WORK REQUIRED: Reproduce word for word the lines starting at the one containing "asefire Agreement Between Israel and" and ending at the one containing "Betty McCollum (D-Minn.) issued the", including both of those lines.

GIVEN RECORDS:
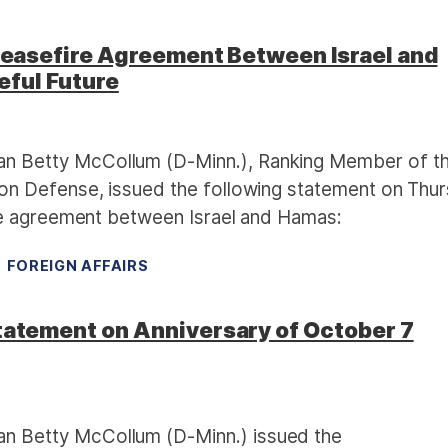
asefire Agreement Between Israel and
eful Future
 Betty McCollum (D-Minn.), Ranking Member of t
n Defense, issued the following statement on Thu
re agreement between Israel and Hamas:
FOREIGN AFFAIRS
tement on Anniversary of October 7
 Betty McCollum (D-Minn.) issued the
--
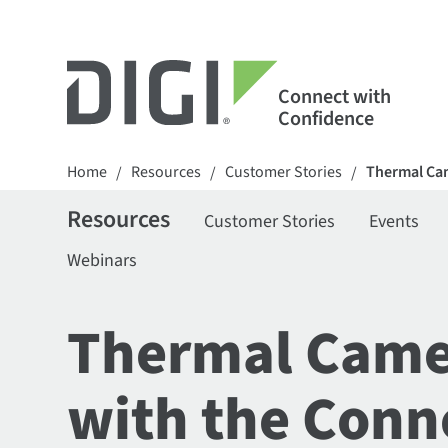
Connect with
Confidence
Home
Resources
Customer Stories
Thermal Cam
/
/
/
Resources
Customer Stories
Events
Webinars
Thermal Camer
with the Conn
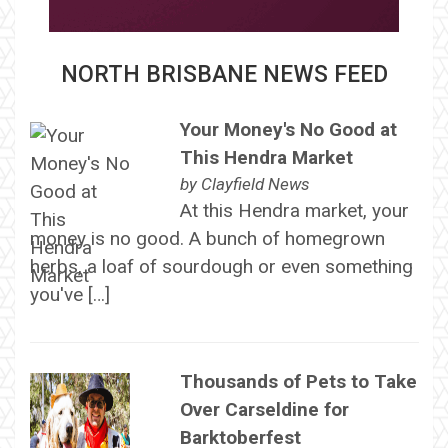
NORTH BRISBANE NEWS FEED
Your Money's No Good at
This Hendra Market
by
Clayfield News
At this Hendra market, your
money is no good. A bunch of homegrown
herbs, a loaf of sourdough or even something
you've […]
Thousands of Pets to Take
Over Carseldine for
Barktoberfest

EXERCISE SOLUTION:
asefire Agreement Between Israel and
eful Future
 Betty McCollum (D-Minn.), Ranking Member of t
n Defense, issued the following statement on Thu
re agreement between Israel and Hamas:
FOREIGN AFFAIRS
tement on Anniversary of October 7
 Betty McCollum (D-Minn.) issued the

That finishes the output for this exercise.